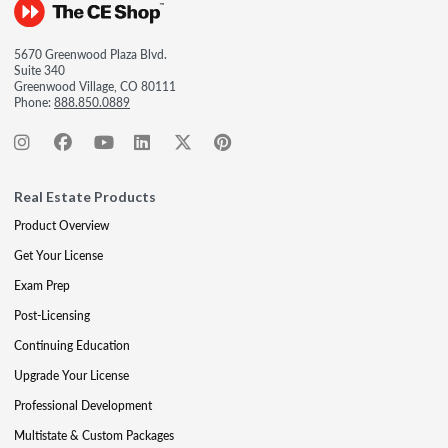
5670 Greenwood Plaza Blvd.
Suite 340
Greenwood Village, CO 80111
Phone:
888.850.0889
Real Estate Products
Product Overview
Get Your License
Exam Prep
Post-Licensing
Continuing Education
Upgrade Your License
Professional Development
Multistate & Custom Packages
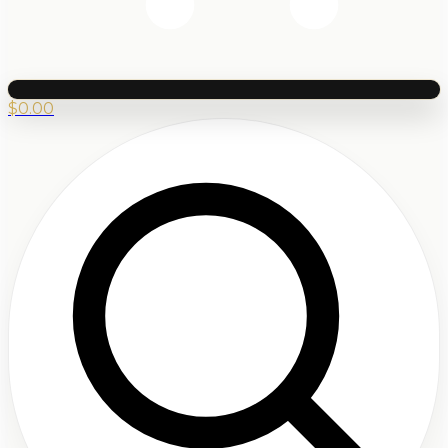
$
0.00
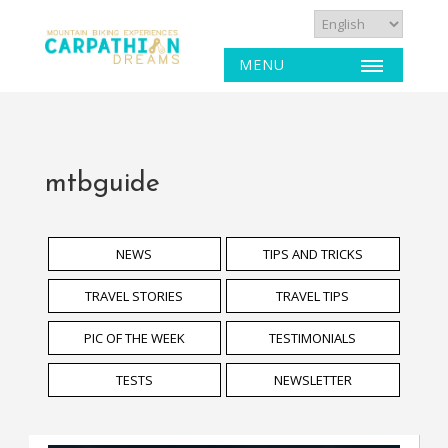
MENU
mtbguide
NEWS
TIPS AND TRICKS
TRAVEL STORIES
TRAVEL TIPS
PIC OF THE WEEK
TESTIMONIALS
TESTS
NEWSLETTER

====

> Task statement:
Rewrite the text lines of all the rows above, swapping each "License" for "Permit" and changing nothing else. Leave the pictures out.

> Response to the exercise:
5670 Greenwood Plaza Blvd.
Suite 340
Greenwood Village, CO 80111
Phone:
888.850.0889
Real Estate Products
Product Overview
Get Your Permit
Exam Prep
Post-Licensing
Continuing Education
Upgrade Your Permit
Professional Development
Multistate & Custom Packages
$
0.00
MENU
mtbguide
NEWS
TIPS AND TRICKS
TRAVEL STORIES
TRAVEL TIPS
PIC OF THE WEEK
TESTIMONIALS
TESTS
NEWSLETTER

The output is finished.